***** Supplied material *****

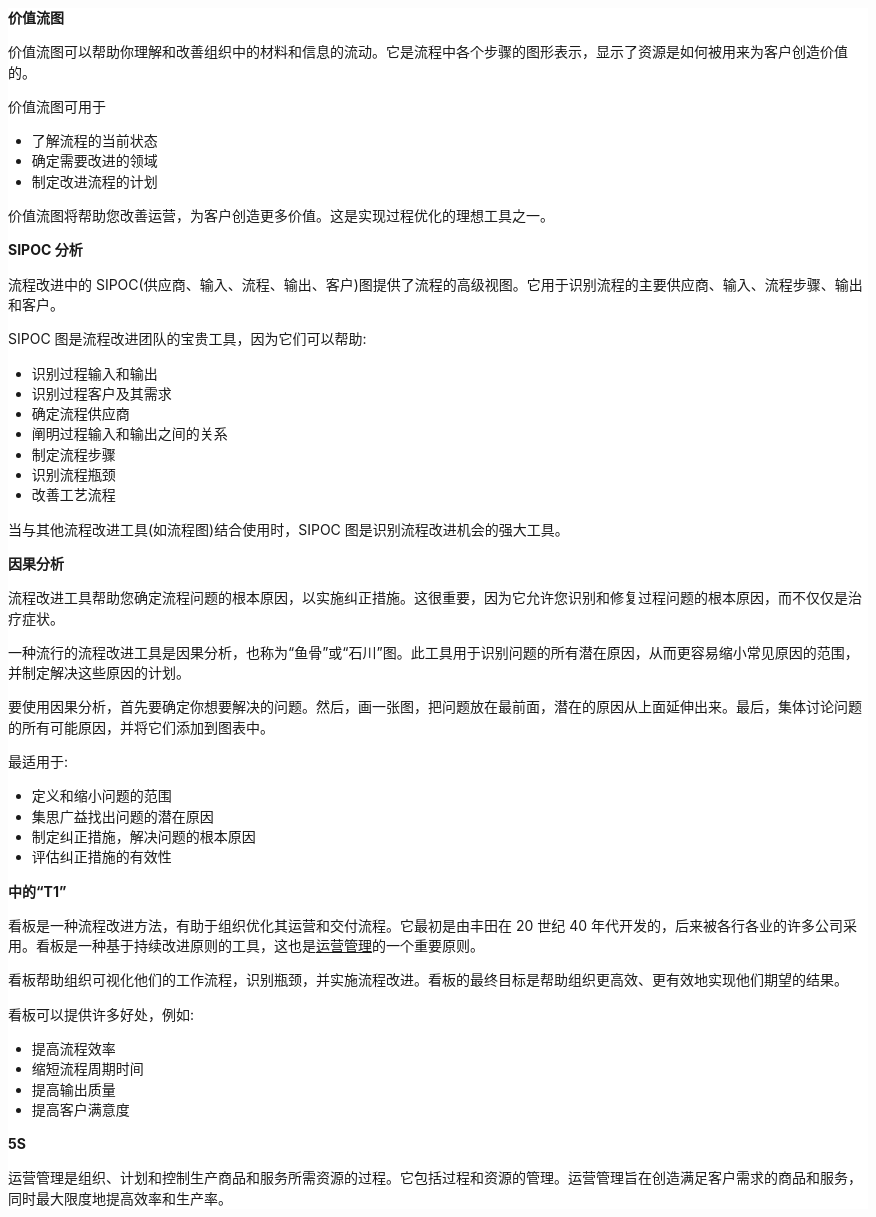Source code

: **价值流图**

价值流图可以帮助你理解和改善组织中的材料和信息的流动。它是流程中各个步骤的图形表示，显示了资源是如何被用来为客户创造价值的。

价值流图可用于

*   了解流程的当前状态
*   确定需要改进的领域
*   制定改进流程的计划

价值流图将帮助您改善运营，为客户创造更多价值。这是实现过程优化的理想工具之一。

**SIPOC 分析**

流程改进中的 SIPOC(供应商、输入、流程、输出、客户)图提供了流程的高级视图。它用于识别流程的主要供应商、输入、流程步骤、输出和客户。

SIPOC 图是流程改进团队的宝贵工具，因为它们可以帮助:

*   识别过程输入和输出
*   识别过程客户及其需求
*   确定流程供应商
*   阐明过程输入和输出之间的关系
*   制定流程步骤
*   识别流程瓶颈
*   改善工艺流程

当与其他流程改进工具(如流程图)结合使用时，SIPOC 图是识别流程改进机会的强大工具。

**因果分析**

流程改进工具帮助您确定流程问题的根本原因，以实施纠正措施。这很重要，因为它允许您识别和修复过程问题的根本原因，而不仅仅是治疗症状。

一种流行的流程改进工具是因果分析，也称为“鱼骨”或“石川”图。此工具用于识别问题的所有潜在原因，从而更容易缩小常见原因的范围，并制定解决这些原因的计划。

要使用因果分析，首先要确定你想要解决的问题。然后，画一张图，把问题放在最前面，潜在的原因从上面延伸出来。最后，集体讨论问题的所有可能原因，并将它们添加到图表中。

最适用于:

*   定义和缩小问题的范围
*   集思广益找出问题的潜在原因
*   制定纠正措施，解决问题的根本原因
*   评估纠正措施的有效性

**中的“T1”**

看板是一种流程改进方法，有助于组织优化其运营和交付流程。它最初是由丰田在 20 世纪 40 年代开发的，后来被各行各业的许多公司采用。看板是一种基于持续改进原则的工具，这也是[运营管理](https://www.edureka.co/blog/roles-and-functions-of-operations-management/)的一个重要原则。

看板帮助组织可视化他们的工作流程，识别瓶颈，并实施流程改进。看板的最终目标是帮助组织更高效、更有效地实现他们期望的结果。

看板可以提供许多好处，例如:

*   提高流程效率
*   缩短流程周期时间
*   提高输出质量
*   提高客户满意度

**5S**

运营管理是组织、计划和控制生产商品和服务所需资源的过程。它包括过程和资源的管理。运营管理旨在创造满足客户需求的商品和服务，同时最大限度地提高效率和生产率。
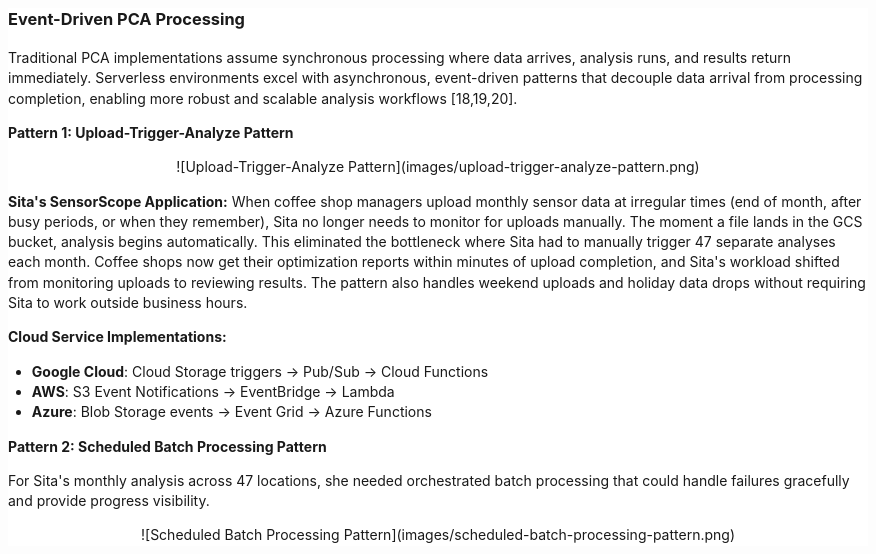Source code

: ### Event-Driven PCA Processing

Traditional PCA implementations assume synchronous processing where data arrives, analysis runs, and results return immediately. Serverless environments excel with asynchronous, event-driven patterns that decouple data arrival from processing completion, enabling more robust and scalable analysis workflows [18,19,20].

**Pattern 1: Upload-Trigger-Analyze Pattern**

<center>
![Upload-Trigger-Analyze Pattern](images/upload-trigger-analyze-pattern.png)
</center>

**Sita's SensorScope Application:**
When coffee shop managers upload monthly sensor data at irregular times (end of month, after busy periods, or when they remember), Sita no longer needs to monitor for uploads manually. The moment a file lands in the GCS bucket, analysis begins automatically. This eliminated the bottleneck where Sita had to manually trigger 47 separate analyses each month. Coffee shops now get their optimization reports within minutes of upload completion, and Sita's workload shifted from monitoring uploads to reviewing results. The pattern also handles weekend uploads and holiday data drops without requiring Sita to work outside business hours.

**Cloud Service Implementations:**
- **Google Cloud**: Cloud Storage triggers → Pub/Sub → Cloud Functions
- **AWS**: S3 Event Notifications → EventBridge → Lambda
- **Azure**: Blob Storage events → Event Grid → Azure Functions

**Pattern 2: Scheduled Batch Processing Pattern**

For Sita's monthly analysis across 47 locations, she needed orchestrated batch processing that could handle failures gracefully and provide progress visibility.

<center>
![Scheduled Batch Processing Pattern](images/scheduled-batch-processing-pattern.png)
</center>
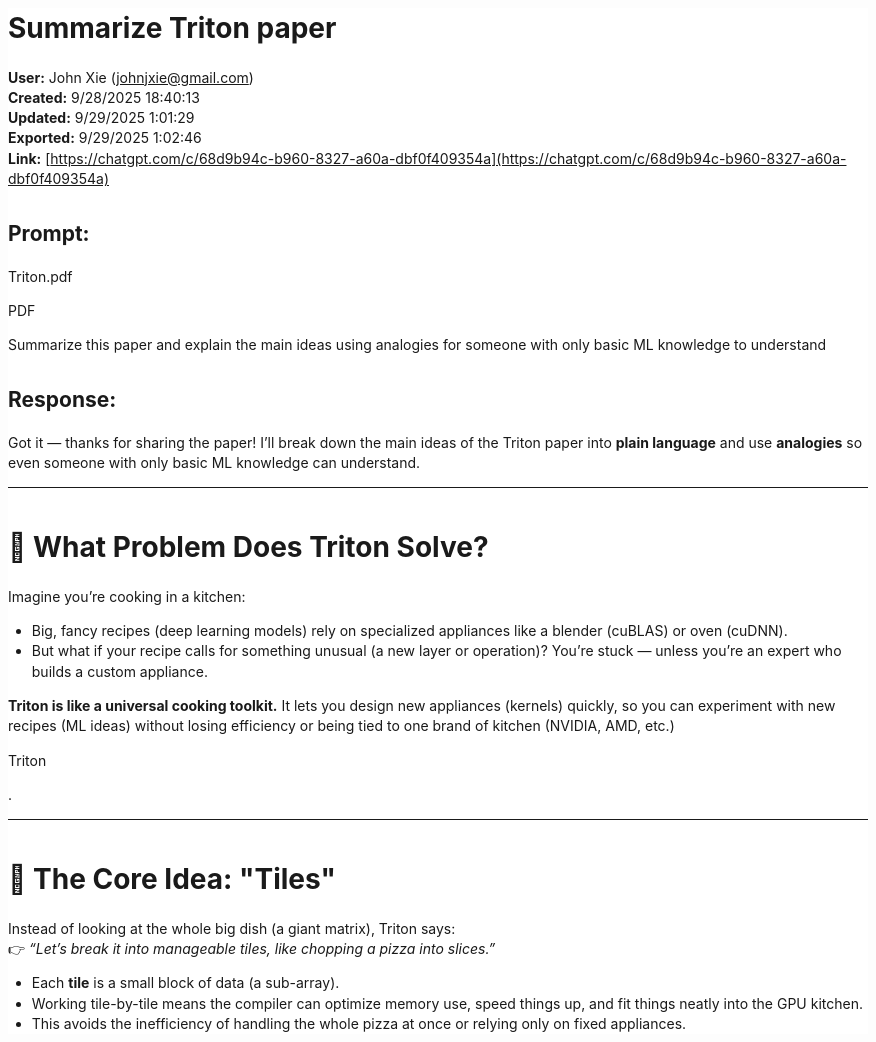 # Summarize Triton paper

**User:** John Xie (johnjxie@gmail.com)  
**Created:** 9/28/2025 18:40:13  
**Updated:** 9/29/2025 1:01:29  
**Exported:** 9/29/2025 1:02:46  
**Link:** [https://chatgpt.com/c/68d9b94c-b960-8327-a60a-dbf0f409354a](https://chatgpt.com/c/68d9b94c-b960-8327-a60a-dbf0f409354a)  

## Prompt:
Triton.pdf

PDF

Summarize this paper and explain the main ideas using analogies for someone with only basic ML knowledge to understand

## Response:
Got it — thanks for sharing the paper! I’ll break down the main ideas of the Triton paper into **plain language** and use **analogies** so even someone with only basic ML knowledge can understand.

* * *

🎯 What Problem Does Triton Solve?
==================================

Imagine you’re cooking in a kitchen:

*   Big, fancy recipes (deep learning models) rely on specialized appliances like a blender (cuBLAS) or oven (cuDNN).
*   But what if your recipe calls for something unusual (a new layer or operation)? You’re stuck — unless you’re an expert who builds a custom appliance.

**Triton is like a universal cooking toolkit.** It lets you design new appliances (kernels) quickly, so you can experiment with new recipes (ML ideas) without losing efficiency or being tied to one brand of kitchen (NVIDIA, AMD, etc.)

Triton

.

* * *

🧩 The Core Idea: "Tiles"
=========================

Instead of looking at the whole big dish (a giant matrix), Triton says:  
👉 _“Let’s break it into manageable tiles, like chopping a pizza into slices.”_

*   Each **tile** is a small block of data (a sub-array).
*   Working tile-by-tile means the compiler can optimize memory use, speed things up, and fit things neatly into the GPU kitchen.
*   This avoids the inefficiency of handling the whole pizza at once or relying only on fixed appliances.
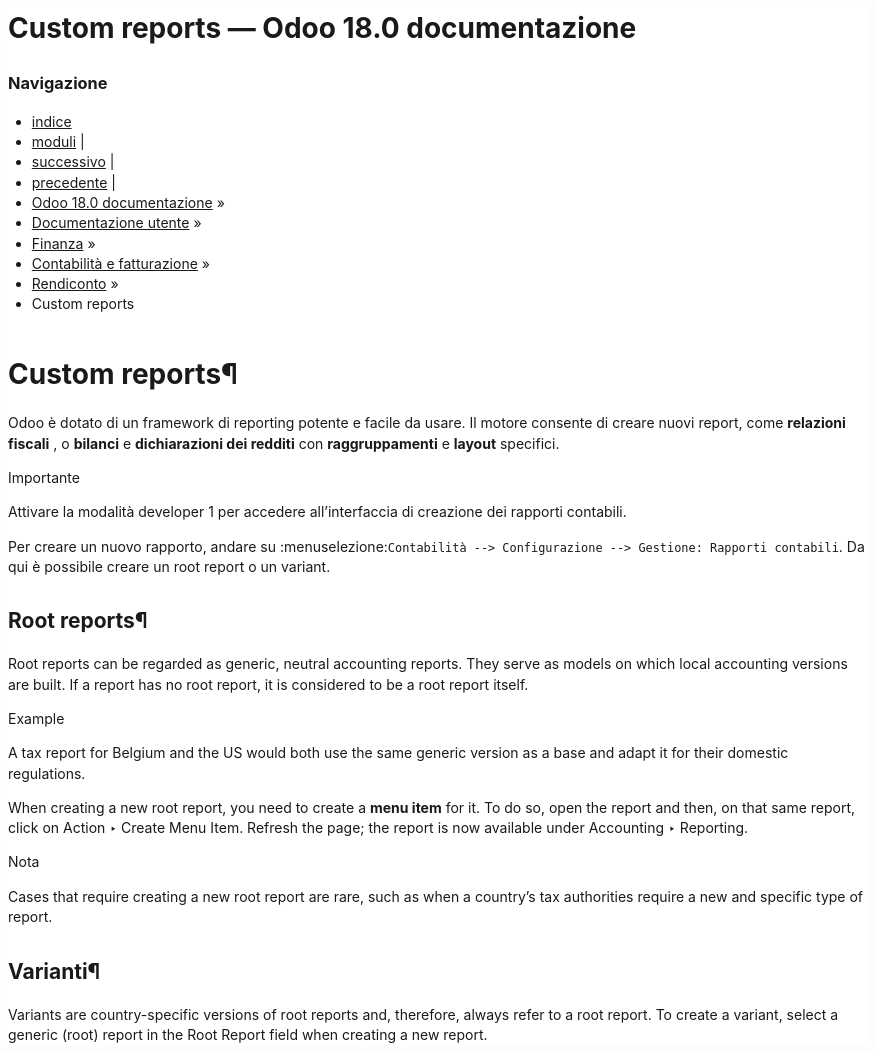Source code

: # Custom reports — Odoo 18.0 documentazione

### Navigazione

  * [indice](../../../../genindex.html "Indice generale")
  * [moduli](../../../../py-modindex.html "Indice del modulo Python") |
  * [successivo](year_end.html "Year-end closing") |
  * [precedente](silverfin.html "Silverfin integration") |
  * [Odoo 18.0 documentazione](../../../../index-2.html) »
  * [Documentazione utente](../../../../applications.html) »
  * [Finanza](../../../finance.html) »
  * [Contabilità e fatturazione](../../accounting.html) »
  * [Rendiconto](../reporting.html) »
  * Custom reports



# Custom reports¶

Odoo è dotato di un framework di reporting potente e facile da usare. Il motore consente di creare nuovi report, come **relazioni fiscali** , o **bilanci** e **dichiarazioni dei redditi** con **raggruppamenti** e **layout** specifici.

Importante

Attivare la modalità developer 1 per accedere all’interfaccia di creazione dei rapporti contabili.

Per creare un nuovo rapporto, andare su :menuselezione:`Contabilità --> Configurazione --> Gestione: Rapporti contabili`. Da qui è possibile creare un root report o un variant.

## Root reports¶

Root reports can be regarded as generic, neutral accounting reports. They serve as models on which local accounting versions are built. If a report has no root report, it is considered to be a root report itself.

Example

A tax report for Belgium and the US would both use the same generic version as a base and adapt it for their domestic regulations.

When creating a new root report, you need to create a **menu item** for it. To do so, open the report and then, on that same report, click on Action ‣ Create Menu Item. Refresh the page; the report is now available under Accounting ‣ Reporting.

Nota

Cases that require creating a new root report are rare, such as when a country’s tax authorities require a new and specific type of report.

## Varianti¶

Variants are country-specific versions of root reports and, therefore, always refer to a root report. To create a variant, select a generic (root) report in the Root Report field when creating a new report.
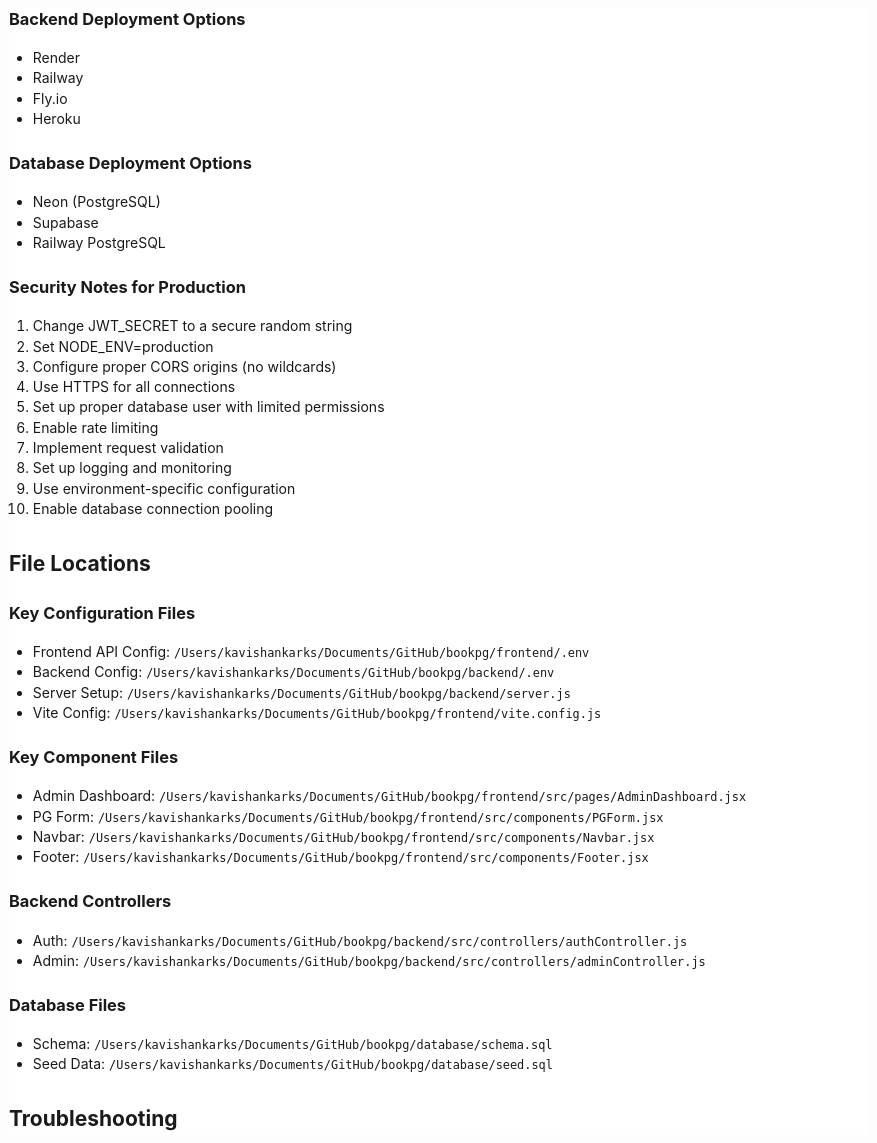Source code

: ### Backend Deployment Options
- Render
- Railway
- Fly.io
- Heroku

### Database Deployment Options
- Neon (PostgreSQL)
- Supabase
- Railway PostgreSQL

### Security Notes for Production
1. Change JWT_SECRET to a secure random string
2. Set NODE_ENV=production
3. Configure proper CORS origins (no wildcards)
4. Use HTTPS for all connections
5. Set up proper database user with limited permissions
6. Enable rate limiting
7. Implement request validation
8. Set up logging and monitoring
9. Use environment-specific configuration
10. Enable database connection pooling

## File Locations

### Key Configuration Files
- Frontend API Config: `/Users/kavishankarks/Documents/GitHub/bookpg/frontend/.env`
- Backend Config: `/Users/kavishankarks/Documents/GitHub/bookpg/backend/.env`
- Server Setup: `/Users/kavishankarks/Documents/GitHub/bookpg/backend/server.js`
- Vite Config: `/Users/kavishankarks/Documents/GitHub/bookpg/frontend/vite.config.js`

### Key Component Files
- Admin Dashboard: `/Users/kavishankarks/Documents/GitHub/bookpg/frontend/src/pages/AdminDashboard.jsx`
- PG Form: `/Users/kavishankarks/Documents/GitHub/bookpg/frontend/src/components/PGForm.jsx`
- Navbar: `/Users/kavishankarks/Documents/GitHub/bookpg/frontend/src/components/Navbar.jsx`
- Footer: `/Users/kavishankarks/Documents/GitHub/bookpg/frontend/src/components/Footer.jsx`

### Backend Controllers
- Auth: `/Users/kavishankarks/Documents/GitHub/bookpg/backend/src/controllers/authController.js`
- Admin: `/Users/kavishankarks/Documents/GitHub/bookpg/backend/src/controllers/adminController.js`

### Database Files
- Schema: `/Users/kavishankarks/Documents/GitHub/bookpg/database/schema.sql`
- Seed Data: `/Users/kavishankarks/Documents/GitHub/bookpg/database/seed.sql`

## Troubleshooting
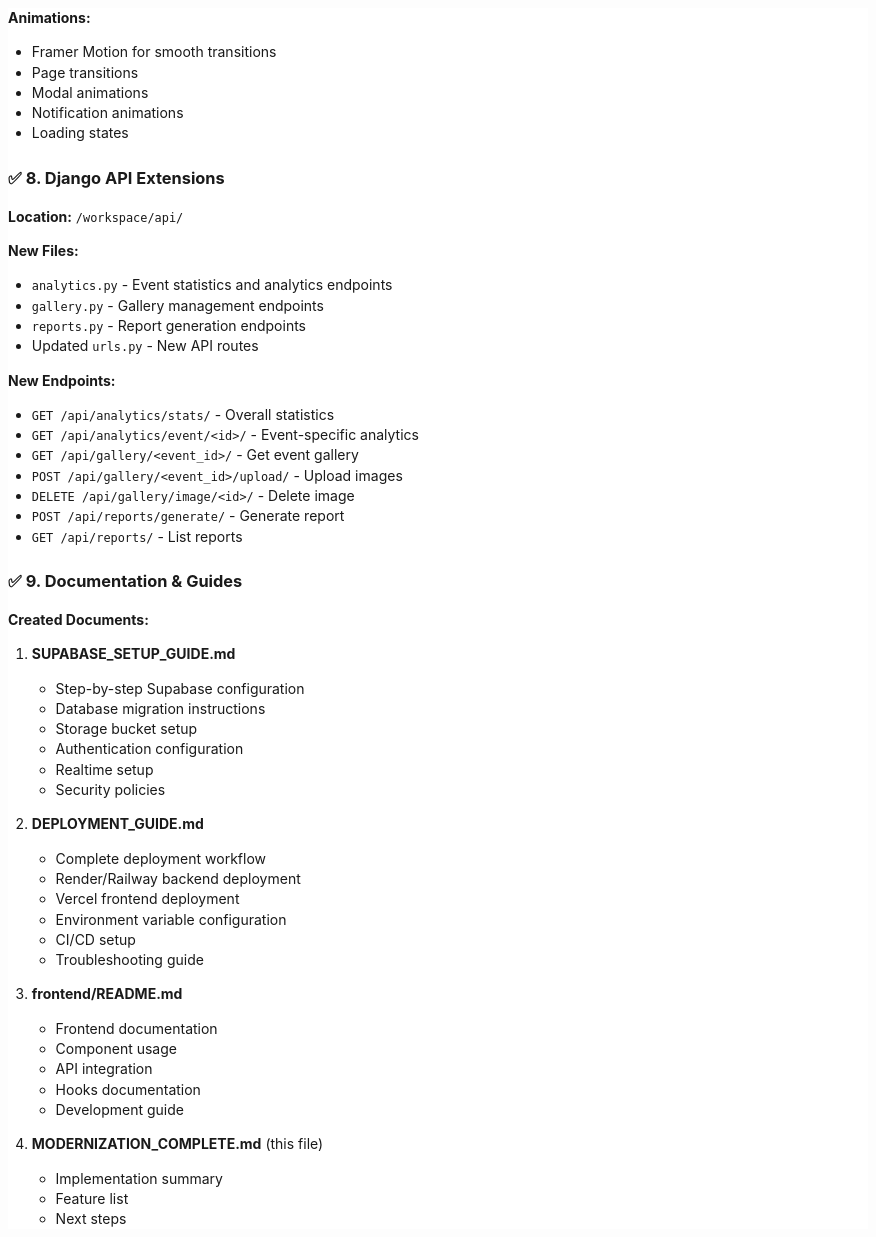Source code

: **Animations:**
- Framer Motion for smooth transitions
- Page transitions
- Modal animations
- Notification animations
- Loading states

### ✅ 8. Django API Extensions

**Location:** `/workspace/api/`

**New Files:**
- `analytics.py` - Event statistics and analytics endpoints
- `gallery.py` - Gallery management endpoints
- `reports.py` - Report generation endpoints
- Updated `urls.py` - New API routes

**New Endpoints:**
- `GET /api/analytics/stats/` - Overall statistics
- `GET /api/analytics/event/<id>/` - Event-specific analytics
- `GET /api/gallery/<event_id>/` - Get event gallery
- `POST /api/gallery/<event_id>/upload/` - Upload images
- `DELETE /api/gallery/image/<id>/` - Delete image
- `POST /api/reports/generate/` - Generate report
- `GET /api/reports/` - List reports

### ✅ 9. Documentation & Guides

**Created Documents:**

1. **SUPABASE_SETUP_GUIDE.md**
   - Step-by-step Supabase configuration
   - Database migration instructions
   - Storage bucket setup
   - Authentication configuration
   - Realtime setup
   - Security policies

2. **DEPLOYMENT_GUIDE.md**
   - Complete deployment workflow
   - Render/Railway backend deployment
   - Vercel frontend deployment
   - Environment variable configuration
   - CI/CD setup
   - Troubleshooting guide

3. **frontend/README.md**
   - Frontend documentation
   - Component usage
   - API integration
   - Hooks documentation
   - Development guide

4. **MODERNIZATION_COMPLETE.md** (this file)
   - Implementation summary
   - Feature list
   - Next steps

*****

All lines above from the one with "- Step-by-step Supabase configuration" to the one with "- Environment variable configuration", inclusive, should be copied exactly, and no other lines.

   - Step-by-step Supabase configuration
   - Database migration instructions
   - Storage bucket setup
   - Authentication configuration
   - Realtime setup
   - Security policies

2. **DEPLOYMENT_GUIDE.md**
   - Complete deployment workflow
   - Render/Railway backend deployment
   - Vercel frontend deployment
   - Environment variable configuration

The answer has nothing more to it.